I am Susan Kniep, President of The Federation of Connecticut
Taxpayer Organizations, Inc. Property
owners throughout Connecticut
are struggling to maintain ownership of their most prized possession, their
homes. With annual property tax
increases exceeding their income growth, many property owners are forced to
choose between the basic necessities of life or their property taxes to keep
from losing their homes.
There is a correlation between the property tax structure in
our State, and the Eminent Domain issue in Connecticut where private interests can
usurp the rights of private property owners if the price is right. If someone cannot afford to pay their
property taxes, a lien by the municipality is placed on their home or
business. Ultimately a municipality can
force the sale of that property to a private party.
The injustice in Connecticut’s
property tax structure is that we are being taxed on unrealized capital
gains. Unlike our stocks or bonds
wherein we are taxed upon the cash we receive as a result of sale or any
interest or dividends actually received, the value of our home is something
simply written on paper on which we are taxed.
We do not have the cash in hand realized from the sale of our homes to
pay for the steady tax increases imposed upon us.

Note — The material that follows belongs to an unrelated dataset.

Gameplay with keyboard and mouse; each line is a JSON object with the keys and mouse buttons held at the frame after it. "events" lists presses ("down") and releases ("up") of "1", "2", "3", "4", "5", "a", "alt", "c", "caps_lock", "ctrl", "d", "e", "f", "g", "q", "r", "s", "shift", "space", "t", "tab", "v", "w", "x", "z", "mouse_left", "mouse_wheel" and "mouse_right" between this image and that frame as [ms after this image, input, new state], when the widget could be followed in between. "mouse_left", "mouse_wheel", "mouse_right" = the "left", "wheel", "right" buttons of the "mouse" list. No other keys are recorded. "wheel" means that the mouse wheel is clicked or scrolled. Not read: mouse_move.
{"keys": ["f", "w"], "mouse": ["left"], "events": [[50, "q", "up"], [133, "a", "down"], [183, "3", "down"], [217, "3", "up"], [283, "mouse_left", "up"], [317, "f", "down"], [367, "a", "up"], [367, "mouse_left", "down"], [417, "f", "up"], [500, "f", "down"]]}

State Statutes governing Revaluation place a cost burden on
taxpayers not only through the significant increases of our properties as
documented on a piece of paper but also that which a municipality must budget
to facilitate the process. In essence,
the State is keeping those within the Revaluation industry fat and happy, while
taxpayers become poor.
I am in real estate.
I have heard from seniors who had been forced to go on Medicaid because
they had no health insurance, they continue to live in their homes, the state
has liens on their homes, they cannot afford to pay the property taxes that
continue to increase on the value of their homes, and yet they cannot sell
their homes.
Some homes have been passed down from generation to
generation. Yet, the current generation
cannot sustain ownership of the property due to tax increases.
The property tax structure in Connecticut is in crisis. Yet, we cannot address this issue without
concurrently looking at the issue of State Mandates. Those laws which you
impose upon municipalities which carry a financial burden upon local property
taxpayers. Two mandates which
are bankrupting municipalities are Binding Arbitration
and Prevailing Wage. Our laws must be
changed to prevent the driving costs of wage and healthcare benefits in union
contracts due to Binding Arbitration and the high cost of construction born by
local taxpayers due to the existing Prevailing Wage mandates. Approximately, 75% to 85% of municipal
budgets support municipal personnel related expenses. While those who work in the private sector
“At Will” are losing their jobs, or taking a cut in pay and/or paying more for
healthcare benefits for themselves, they are also picking up the tab to pay for
high healthcare costs for town employees which are
factored into municipal budgets which are driving up property taxes. This is wrong in that town employees should
be paying healthcare costs similar to what is being forced upon those in the
private sector.
Municipalities, unlike the State, have only two primary
means of raising revenue,
property taxes and fees.
In contrast, the State of Connecticut
has placed a tax on nearly every facet of our life, from the tax on a movie to
the conveyance tax on the sale of our homes.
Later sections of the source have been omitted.